Forest Football Club in 1863. | ©The Football Association
Les clubs prennent l’initiative de former une fédération
Alors qu’aucun compromis ne semble se dessiner et que de nouveaux clubs voient le jour à Londres, le débat s’éloigne du milieu scolaire. Cinq clubs sortent du lot. Le Forest Football Club a été formé en 1858 par des anciens de Harrow, notamment les frères Alcock, Charles et John. En mars 1862, la presse se fait l’écho de matches entre Forest et Crystal Palace, club qui tire son nom du célèbre palais d’exposition londonien et de son club de cricket. Barnes, avec dans ses rangs l’extraordinaire Ebenezer Morley, fait sa première apparition dans les journaux en décembre 1862, de même que Blackheath. Quant au No Names Kilburn, emmené par Arthur Pember, il les rejoint en avril 1863.

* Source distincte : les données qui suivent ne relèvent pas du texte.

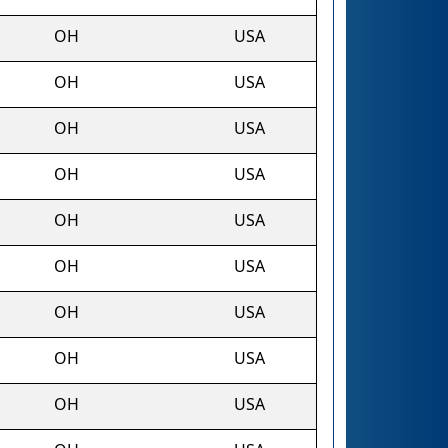
OH
USA
OH
USA
OH
USA
OH
USA
OH
USA
OH
USA
OH
USA
OH
USA
OH
USA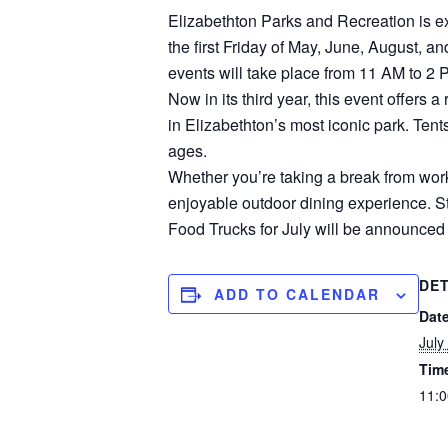
Elizabethton Parks and Recreation is ex
the first Friday of May, June, August, 
events will take place from 11 AM to 2 
Now in its third year, this event offers 
in Elizabethton’s most iconic park. Tent
ages.
Whether you’re taking a break from work,
enjoyable outdoor dining experience. Sto
Food Trucks for July will be announced
DET
ADD TO CALENDAR
Date
July
Tim
11:0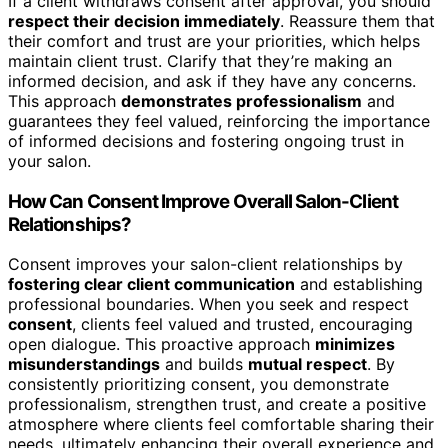
If a client withdraws consent after approval, you should
respect their decision immediately
. Reassure them that
their comfort and trust are your priorities, which helps
maintain client trust. Clarify that they’re making an
informed decision, and ask if they have any concerns.
This approach
demonstrates professionalism
and
guarantees they feel valued, reinforcing the importance
of informed decisions and fostering ongoing trust in
your salon.
How Can Consent Improve Overall Salon-Client
Relationships?
Consent improves your salon-client relationships by
fostering clear client communication
and establishing
professional boundaries. When you seek and respect
consent
, clients feel valued and trusted, encouraging
open dialogue. This proactive approach
minimizes
misunderstandings
and builds
mutual respect
. By
consistently prioritizing consent, you demonstrate
professionalism, strengthen trust, and create a positive
atmosphere where clients feel comfortable sharing their
needs, ultimately enhancing their overall experience and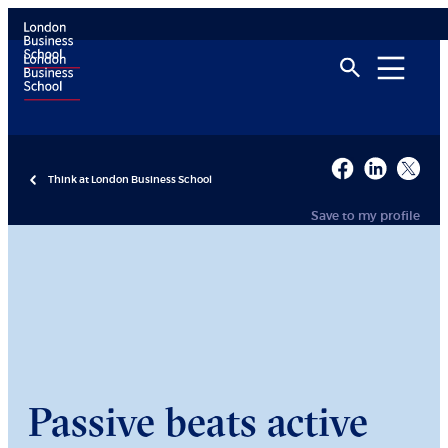
Think at London Business School
Save to my profile
Passive beats active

S’ensuit la publication d’une nouvelle série de lettres d’élèves en octobre 1863, notamment dans The Times. Parallèlement pourtant, les dirigeants des cinq clubs londoniens annoncent la tenue d’une réunion coïncidant avec le début de la nouvelle saison de football. L’objectif est de former une fédération de football afin de créer enfin des Lois du football universelles. Ces clubs doivent convenir de règles selon lesquelles ils pourront se rencontrer. Les dirigeants se retrouvent donc le 26 octobre à la Freemason’s Tavern. Et l’on connaît la suite de l’histoire.

Sauf que l’exercice n’a pas été des plus simples.

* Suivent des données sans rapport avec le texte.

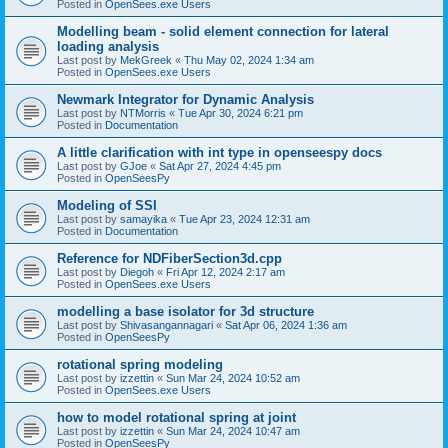
Posted in
OpenSees.exe Users
Modelling beam - solid element connection for lateral
loading analysis
Last post by
MekGreek
«
Thu May 02, 2024 1:34 am
Posted in
OpenSees.exe Users
Newmark Integrator for Dynamic Analysis
Last post by
NTMorris
«
Tue Apr 30, 2024 6:21 pm
Posted in
Documentation
A little clarification with int type in openseespy docs
Last post by
GJoe
«
Sat Apr 27, 2024 4:45 pm
Posted in
OpenSeesPy
Modeling of SSI
Last post by
samayika
«
Tue Apr 23, 2024 12:31 am
Posted in
Documentation
Reference for NDFiberSection3d.cpp
Last post by
Diegoh
«
Fri Apr 12, 2024 2:17 am
Posted in
OpenSees.exe Users
modelling a base isolator for 3d structure
Last post by
Shivasangannagari
«
Sat Apr 06, 2024 1:36 am
Posted in
OpenSeesPy
rotational spring modeling
Last post by
izzettin
«
Sun Mar 24, 2024 10:52 am
Posted in
OpenSees.exe Users
how to model rotational spring at joint
Last post by
izzettin
«
Sun Mar 24, 2024 10:47 am
Posted in
OpenSeesPy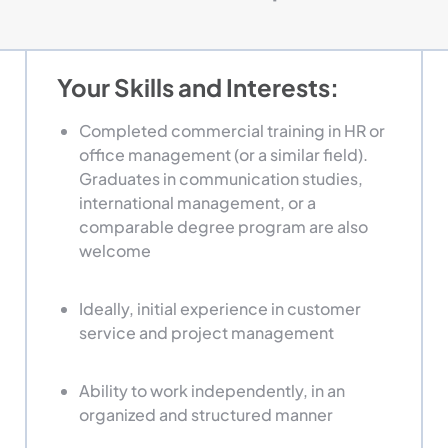
Your Skills and Interests:
Completed commercial training in HR or
office management (or a similar field).
Graduates in communication studies,
international management, or a
comparable degree program are also
welcome
Ideally, initial experience in customer
service and project management
Ability to work independently, in an
organized and structured manner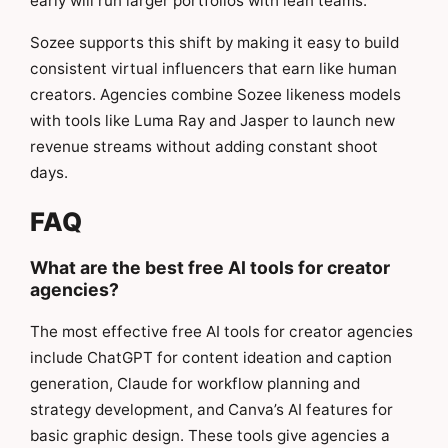
early will run larger portfolios with lean teams.
Sozee supports this shift by making it easy to build
consistent virtual influencers that earn like human
creators. Agencies combine Sozee likeness models
with tools like Luma Ray and Jasper to launch new
revenue streams without adding constant shoot
days.
FAQ
What are the best free AI tools for creator
agencies?
The most effective free AI tools for creator agencies
include ChatGPT for content ideation and caption
generation, Claude for workflow planning and
strategy development, and Canva’s AI features for
basic graphic design. These tools give agencies a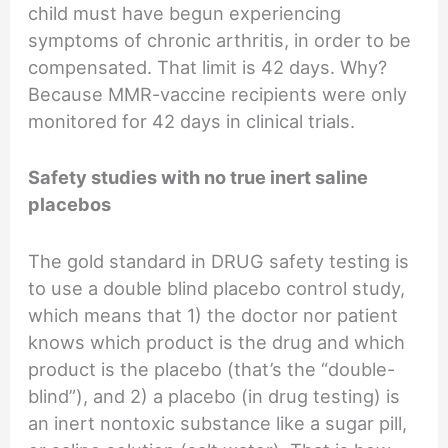
child must have begun experiencing
symptoms of chronic arthritis, in order to be
compensated. That limit is 42 days. Why?
Because MMR-vaccine recipients were only
monitored for 42 days in clinical trials.
Safety studies with no true inert saline
placebos
The gold standard in DRUG safety testing is
to use a double blind placebo control study,
which means that 1) the doctor nor patient
knows which product is the drug and which
product is the placebo (that’s the “double-
blind”), and 2) a placebo (in drug testing) is
an inert nontoxic substance like a sugar pill,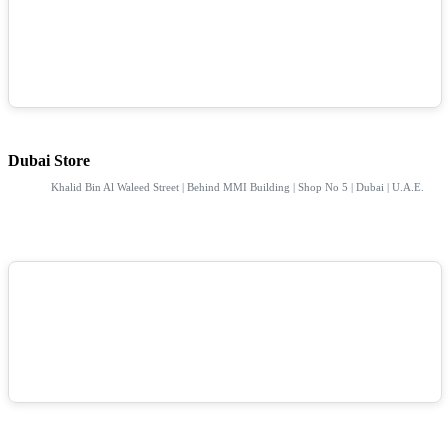
Dubai Store
Khalid Bin Al Waleed Street | Behind MMI Building | Shop No 5 | Dubai | U.A.E.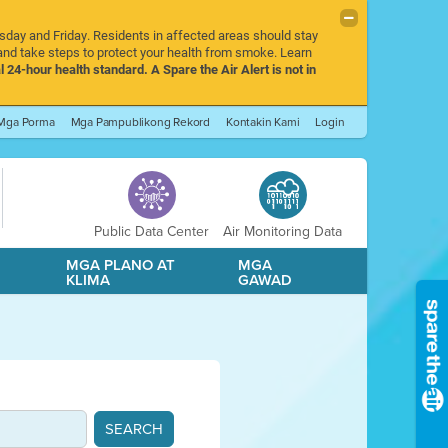
rsday and Friday. Residents in affected areas should stay
nd take steps to protect your health from smoke. Learn
l 24-hour health standard. A Spare the Air Alert is not in
Mga Porma
Mga Pampublikong Rekord
Kontakin Kami
Login
Public Data Center
Air Monitoring Data
A
MGA PLANO AT
MGA
KLIMA
GAWAD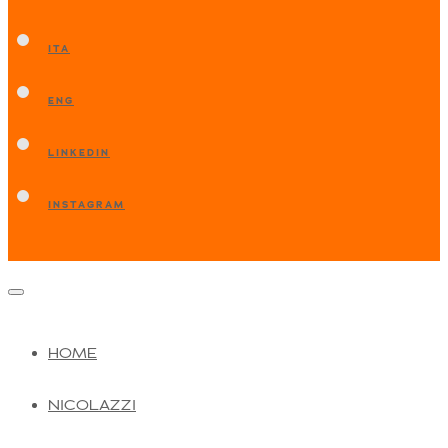
ITA
ENG
LINKEDIN
INSTAGRAM
HOME
NICOLAZZI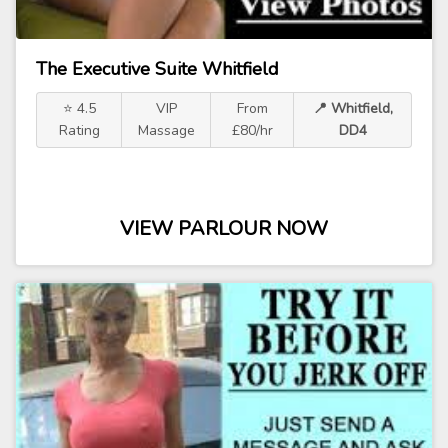
The Executive Suite Whitfield
⭐ 4.5
VIP
From
📍 Whitfield,
Rating
Massage
£80/hr
DD4
VIEW PARLOUR NOW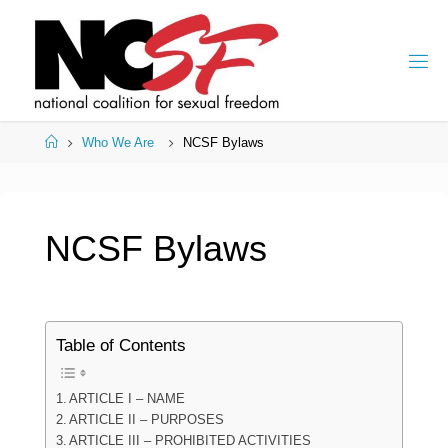
Skip
to
content
Home
Who We Are
NCSF Bylaws
NCSF Bylaws
Table of Contents
ARTICLE I – NAME
ARTICLE II – PURPOSES
ARTICLE III – PROHIBITED ACTIVITIES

Une harmonisation laborieuse qui accouche d’une scission
Les tentatives d’impliquer les établissements scolaires se soldent par autant de cuisants échecs. Lors de la sixième réunion, le 8 décembre, Blackheath se retire de la fédération. Ses membres, tous favorables aux Lois de l’école de Rugby, s’élèvent contre l’interdiction du hacking (coups de pied au-dessous du genou) dans les nouvelles Lois de la Football Association. Une semaine à peine après la création de ce qu’ils pensent alors être un nouveau football universel, le rêve tombe à l’eau.

Le désaccord ne porte même pas sur le fait de prendre le ballon à la main puisque les premières Lois de la Football Association autorisent ce geste. Pourtant, au fil de la décennie, il devient évident que le football est en train de se diviser en deux modalités : l’une basée sur le dribble et la frappe du ballon au pied, l’autre sur les courses ballon en main. Parmi les nombreux clubs formés dans les années 1860 et 1870, la majorité choisit de suivre Blackheath, ce qui donnera lieu à la création de la Rugby Football Union puis des rugbys à XV et à XIII.

Arthur Pember - First president of The FA. | ©FIFA Museum
Lors d’une réunion de la Football Association en février 1867, son président Ebenezer Morley, constatant le peu d’engouement suscité, s’interroge même sur l’opportunité de dissoudre cette fédération au bout de trois ans et demi d’existence à peine. Les tentatives de créer un code universel pour les Lois du football n’ont pas abouti. Le football, que ce soit en Grande-Bretagne ou ailleurs dans le monde, est en train de s’éparpiller en une multitude de modalités différentes. Si tous les clubs s’étaient rangés sous la coupe de la Football Association, le rugby à XV et le rugby à XIII n’auraient même pas existé. Un code fort et unifié aurait même tué dans l’œuf la croissance du football américain, du football gaélique et de l’Australian rules.

La lutte pour la reconnaissance se poursuit
Malgré ces débuts peu fructueux, la Football Association décide de poursuivre son action et se bat pour faire accepter la modalité de football qu’elle régit – l’association football – face à la rude concurrence des autres variantes. Si le football est parvenu à surmonter ces écueils pour devenir le sport le plus populaire de la planète, il le doit en grande partie à un homme : Charles Alcock. Dans les quatre prochains volets consacrés aux origines du football, nous vous raconterons comment Alcock a métamorphosé le monde du sport, alors que nous célébrons le 150e anniversaire de ce qui est peut-être sa plus grande inspiration : la naissance du football international, le 5 mars 1870.